Update: 5:22 p.m. -- In a statement, the FDA said that Califf has already gone through a careful process to avoid any conflicts of interest with his past benefactors.

Prior to joining FDA, Dr. Califf went through a comprehensive screening process for conflicts of interest, working closely with HHS staff.  He believes that our best doctors and biomedical scientists should be sharing their insights and knowledge to help develop therapies that save lives and prevent suffering.  However, as we work together to improve human health, transparency and integrity are critical values that we must cherish because the U.S. – indeed the entire world – depends on a strong, unbiased FDA.

Specifically addressing Manchin's concerns about the opioid epidemic ravaging his state, the statement said that the FDA is pushing multiple approaches to battling the scourge. The agency added that not only did Califf never do corporate-backed work on opioids, he also led efforts to reduce their use.

Identifying solutions to prevent prescription opioid abuse is a top priority for the FDA. Our approach is multi-pronged, from encouraging scientific investigation to improving the training of practitioners who prescribe these powerful medicines. Our strong commitment is ongoing, as we work to support regulatory, educational, scientific, and other collaborative activities designed to curb abuse and misuse. Of note, Dr. Califf has never conducted pharmaceutically-funded research on opioids. However, in his public health role as Director of the Duke Clinical Research Institute, he had oversight of Coordinating Center activity for a major grant from the National Institute of Drug Abuse (a branch of NIH) to develop effective approaches to treating drug abuse. Duke remains a research node in the network.

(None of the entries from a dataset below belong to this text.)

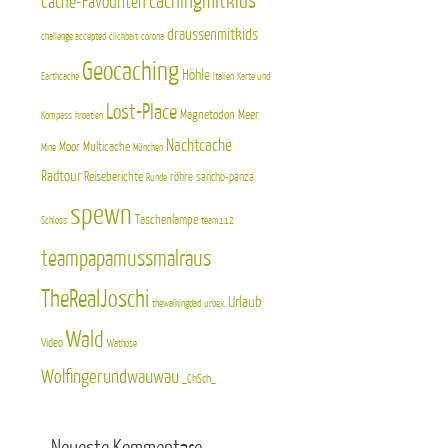
cachingmitkids
Cache-Favouriten
draussenmitkids
challenge accepted
clickbait
corona
Geocaching
Höhle
Earthcache
Italien
Karte und
Lost-Place
Magnetodon
Meer
Kompass
kroatien
Nachtcache
Moor
Multicache
Mine
München
Radtour
Reiseberichte
röhre
sancho-panza
Runde
spewn
Taschenlampe
Schloss
team112
teampapamussmalraus
TheRealJoschi
Urlaub
thewalkingdad
urbex
Wald
Video
Wathose
Wolfingerundwauwau
_ChSch_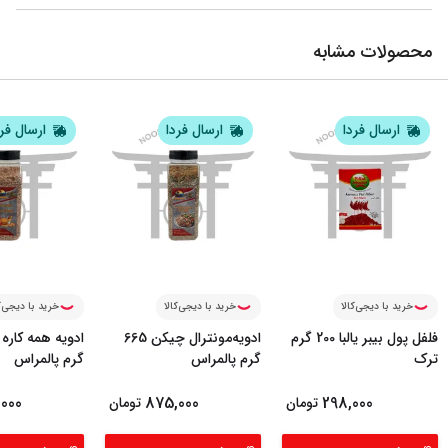
محصولات مشابه
ارسال فردا
ارسال فردا
ارسال فر
خرید با دیجی‌کالا
خرید با دیجی‌کالا
خرید با دیجی‌ک
فلفل پول بیبر یالبا 200 گرم
ادویه‌مونترال چیکن 665
ترک
گرم پالمراس
گرم پالمراس
000
875,000
298,000
تومان
تومان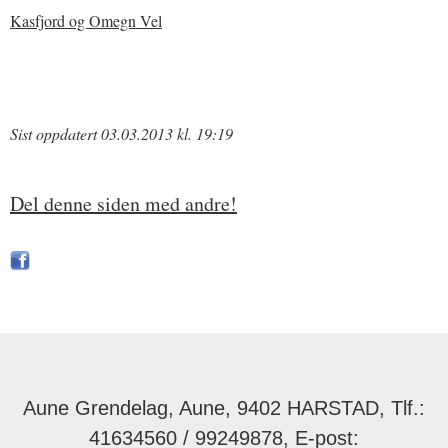
Kasfjord og Omegn Vel
Sist oppdatert 03.03.2013 kl. 19:19
Del denne siden med andre!
Aune Grendelag, Aune, 9402 HARSTAD, Tlf.:
41634560 / 99249878, E-post: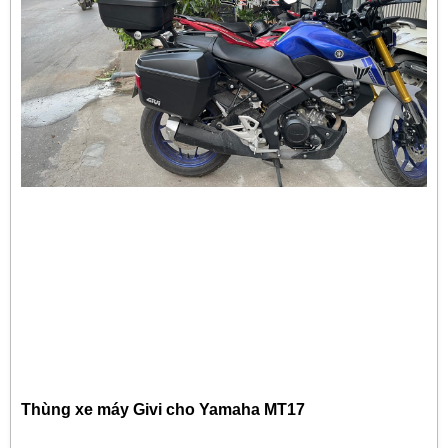
Thùng xe máy Givi cho Yamaha MT17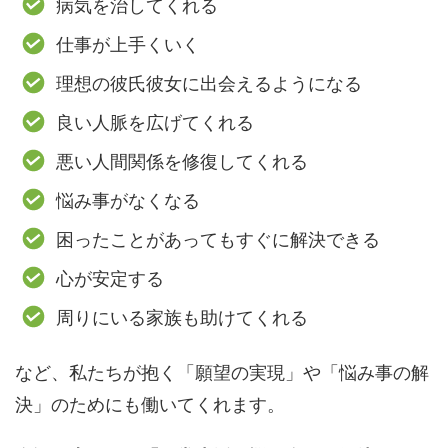
病気を治してくれる
仕事が上手くいく
理想の彼氏彼女に出会えるようになる
良い人脈を広げてくれる
悪い人間関係を修復してくれる
悩み事がなくなる
困ったことがあってもすぐに解決できる
心が安定する
周りにいる家族も助けてくれる
など、私たちが抱く「願望の実現」や「悩み事の解
決」のためにも働いてくれます。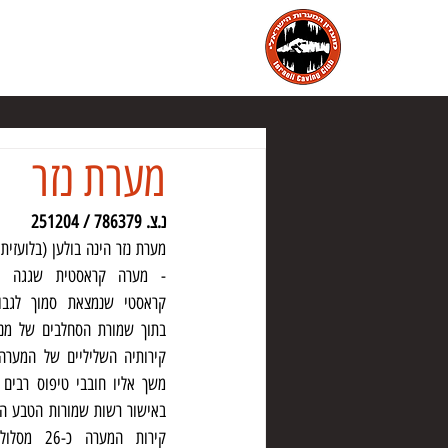
הבית
מועדון המערות הישראלי
מ
מערת נזר
נ.צ. 786379 / 251204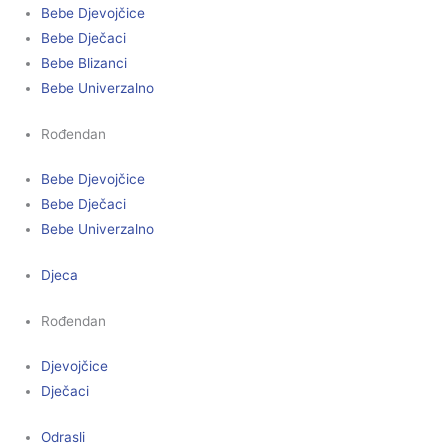
Bebe Djevojčice
Bebe Dječaci
Bebe Blizanci
Bebe Univerzalno
Rođendan
Bebe Djevojčice
Bebe Dječaci
Bebe Univerzalno
Djeca
Rođendan
Djevojčice
Dječaci
Odrasli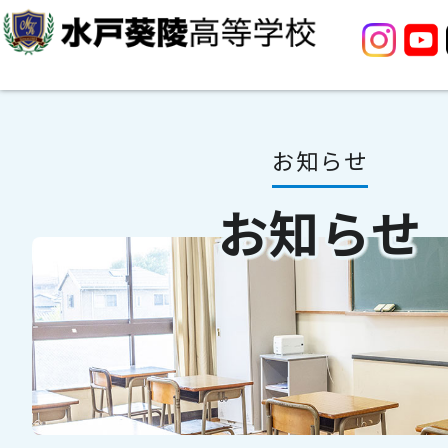
お知らせ
お知らせ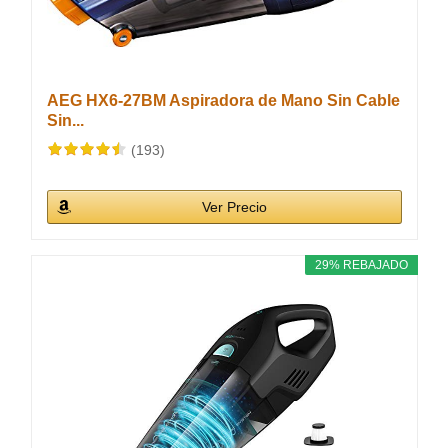
AEG HX6-27BM Aspiradora de Mano Sin Cable
Sin...
(193)
Ver Precio
29% REBAJADO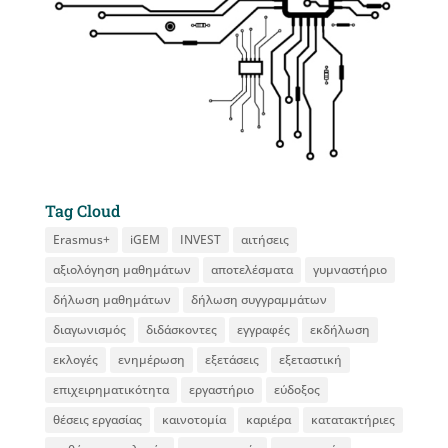
Tag Cloud
Erasmus+
iGEM
INVEST
αιτήσεις
αξιολόγηση μαθημάτων
αποτελέσματα
γυμναστήριο
δήλωση μαθημάτων
δήλωση συγγραμμάτων
διαγωνισμός
διδάσκοντες
εγγραφές
εκδήλωση
εκλογές
ενημέρωση
εξετάσεις
εξεταστική
επιχειρηματικότητα
εργαστήριο
εύδοξος
θέσεις εργασίας
καινοτομία
καριέρα
κατατακτήριες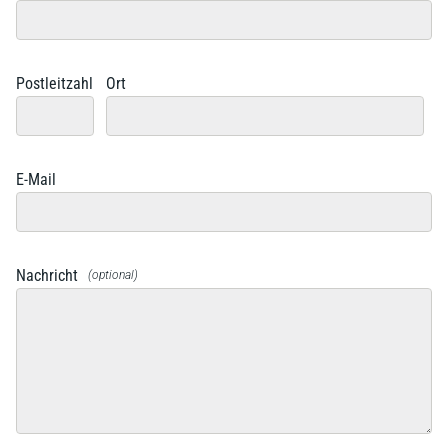
Postleitzahl
Ort
E-Mail
Nachricht
(optional)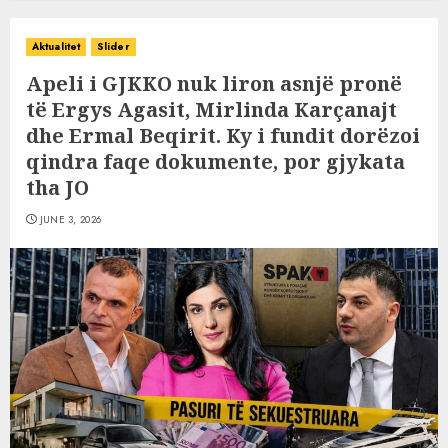
Aktualitet
Slider
Apeli i GJKKO nuk liron asnjë pronë
të Ergys Agasit, Mirlinda Karçanajt
dhe Ermal Beqirit. Ky i fundit dorëzoi
qindra faqe dokumente, por gjykata
tha JO
JUNE 3, 2026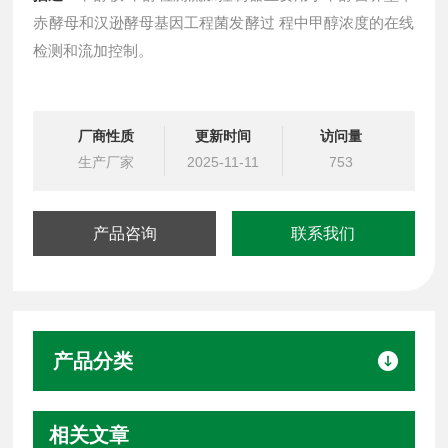
赤酵母和汉逊酵母基因工程菌发酵过 程中甲醇浓度的在线
检测和流加控制。
厂商性质
更新时间
访问量
生产厂家
2025-11-11
753
产品咨询
联系我们
产品分类
相关文章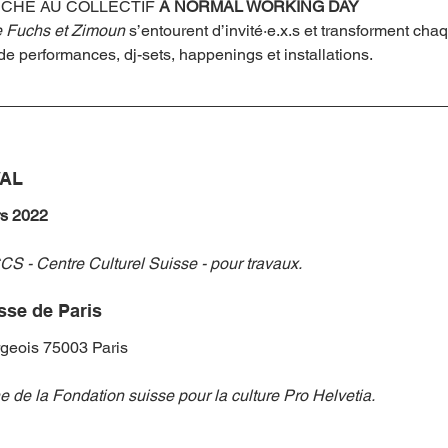
CHE AU COLLECTIF 
A NORMAL WORKING DAY
 Fuchs et Zimoun 
s’entourent d’invité·e.x.s et transforment cha
de performances, dj-sets, happenings et installations.
VAL
rs 2022
CS - Centre Culturel Suisse - pour travaux.
sse de Paris
geois 75003 Paris
de la Fondation suisse pour la culture Pro Helvetia.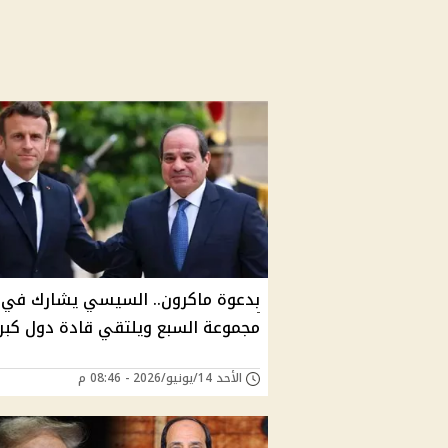
بدعوة ماكرون.. السيسي يشارك في 
مجموعة السبع ويلتقي قادة دول كبر
الأحد 14/يونيو/2026 - 08:46 م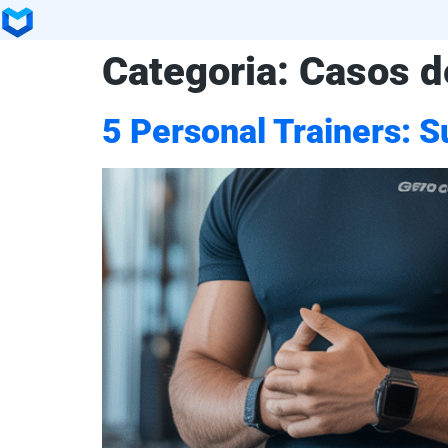
Categoria:
Casos d
5 Personal Trainers: 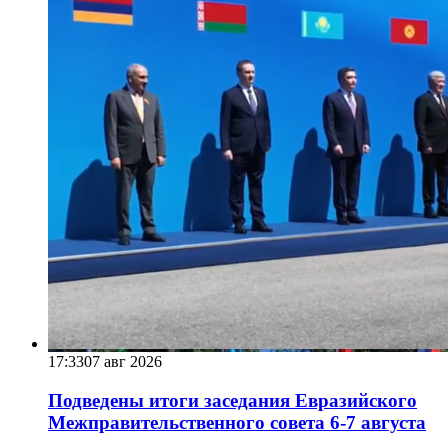
17:33
07 авг 2026
Подведены итоги заседания Евразийского
Межправительственного совета 6-7 августа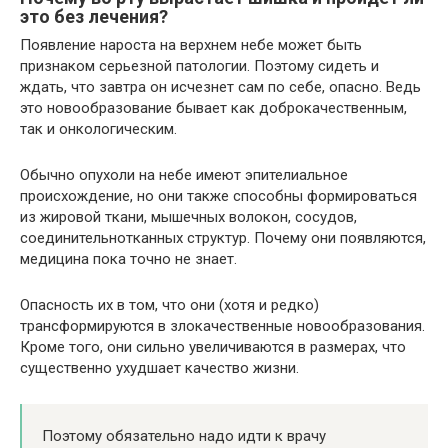
это без лечения?
Появление нароста на верхнем небе может быть
признаком серьезной патологии. Поэтому сидеть и
ждать, что завтра он исчезнет сам по себе, опасно. Ведь
это новообразование бывает как доброкачественным,
так и онкологическим.
Обычно опухоли на небе имеют эпителиальное
происхождение, но они также способны формироваться
из жировой ткани, мышечных волокон, сосудов,
соединительнотканных структур. Почему они появляются,
медицина пока точно не знает.
Опасность их в том, что они (хотя и редко)
трансформируются в злокачественные новообразования.
Кроме того, они сильно увеличиваются в размерах, что
существенно ухудшает качество жизни.
Поэтому обязательно надо идти к врачу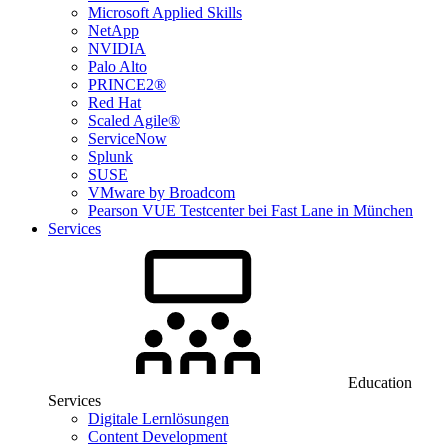
Microsoft Applied Skills
NetApp
NVIDIA
Palo Alto
PRINCE2®
Red Hat
Scaled Agile®
ServiceNow
Splunk
SUSE
VMware by Broadcom
Pearson VUE Testcenter bei Fast Lane in München
Services
Education
Services
Digitale Lernlösungen
Content Development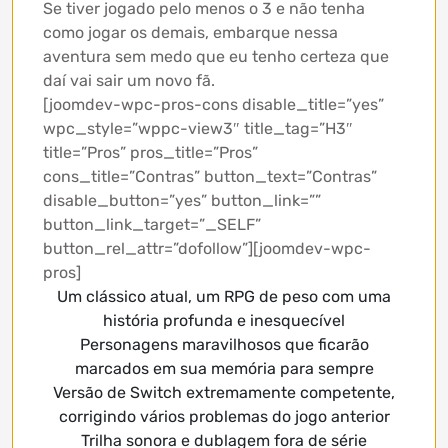
Se tiver jogado pelo menos o 3 e não tenha
como jogar os demais, embarque nessa
aventura sem medo que eu tenho certeza que
daí vai sair um novo fã.
[joomdev-wpc-pros-cons disable_title=”yes”
wpc_style=”wppc-view3″ title_tag=”H3″
title=”Pros” pros_title=”Pros”
cons_title=”Contras” button_text=”Contras”
disable_button=”yes” button_link=””
button_link_target=”_SELF”
button_rel_attr=”dofollow”][joomdev-wpc-
pros]
Um clássico atual, um RPG de peso com uma
história profunda e inesquecível
Personagens maravilhosos que ficarão
marcados em sua memória para sempre
Versão de Switch extremamente competente,
corrigindo vários problemas do jogo anterior
Trilha sonora e dublagem fora de série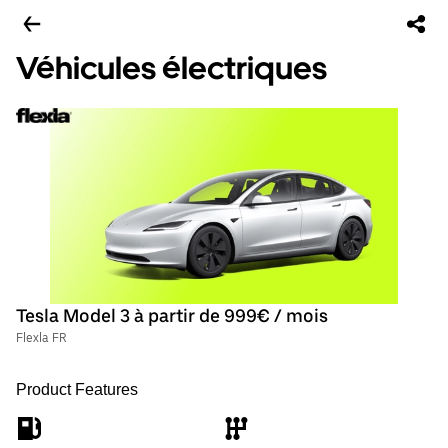
Véhicules électriques
Tesla Model 3 à partir de 999€ / mois
Flexla FR
Product Features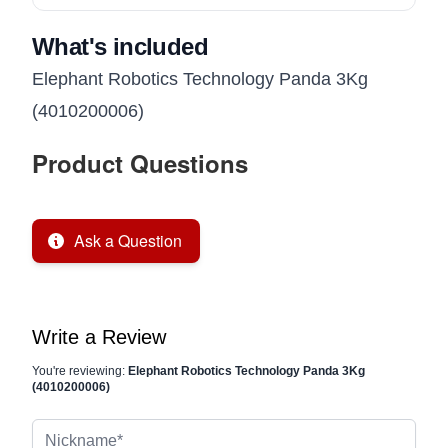
What's included
Elephant Robotics Technology Panda 3Kg
(4010200006)
Product Questions
Ask a Question
Write a Review
You're reviewing:
Elephant Robotics Technology Panda 3Kg
(4010200006)
Nickname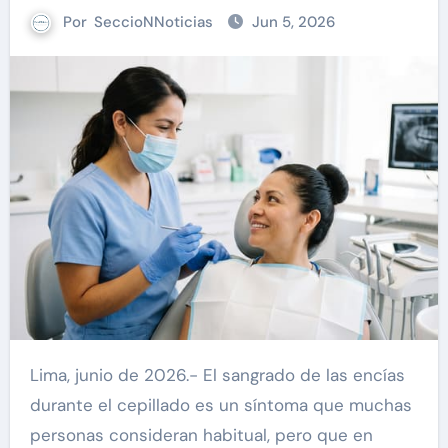
Por
SeccioNNoticias
Jun 5, 2026
Lima, junio de 2026.- El sangrado de las encías
durante el cepillado es un síntoma que muchas
personas consideran habitual, pero que en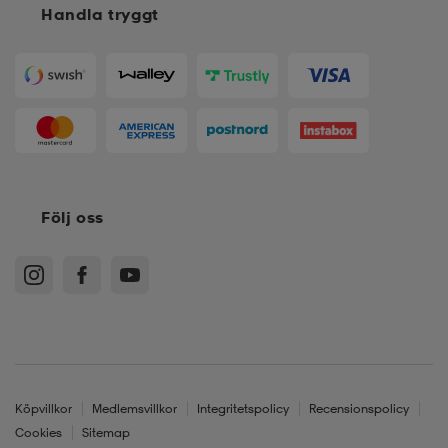
Handla tryggt
Följ oss
Köpvillkor
Medlemsvillkor
Integritetspolicy
Recensionspolicy
Cookies
Sitemap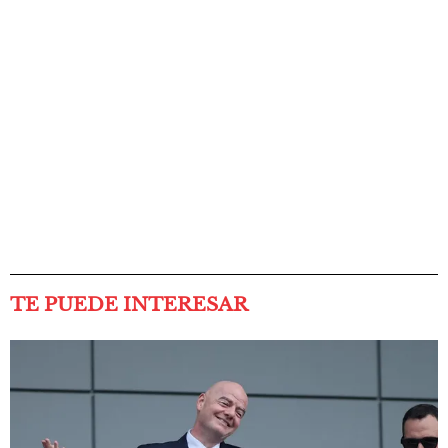
TE PUEDE INTERESAR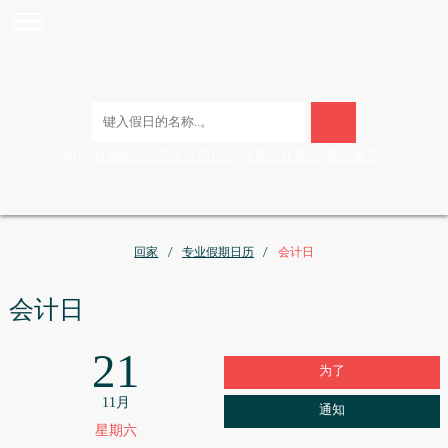
例如:
石油和天然气工业的日子
医务工作者日
建设者节
回家
专业假期日历
会计日
会计日
21
为了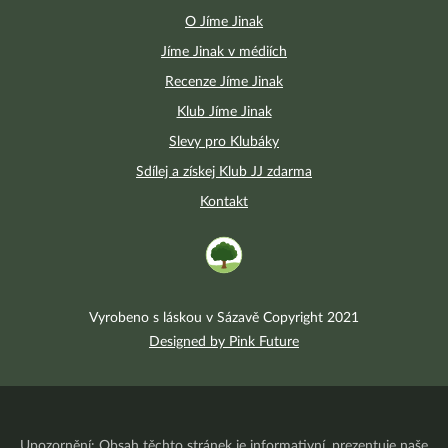
O Jíme Jinak
Jíme Jinak v médiích
Recenze Jíme Jinak
Klub Jíme Jinak
Slevy pro Klubáky
Sdílej a získej Klub JJ zdarma
Kontakt
Vyrobeno s láskou v Sázavě Copyright 2021
Designed by Pink Future
Upozornění: Obsah těchto stránek je informativní, prezentuje naše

Also as Principal Investigator of NIH’s Healthcare Systems Research Collaboratory, he led network administrative oversight of a major trial done by the Kaiser Permanente Center for Health Research with a primary goal of evaluating multidisciplinary methods of controlling chronic pain while reducing opioid prescriptions. And finally, Dr. Califf served as principal investigator of the Southeastern Diabetes Initiative (actually involved Mingo County W.Va.), receiving an add-on grant from the National Institute on Drug Abuse to work out screening and prevention of substance abuse.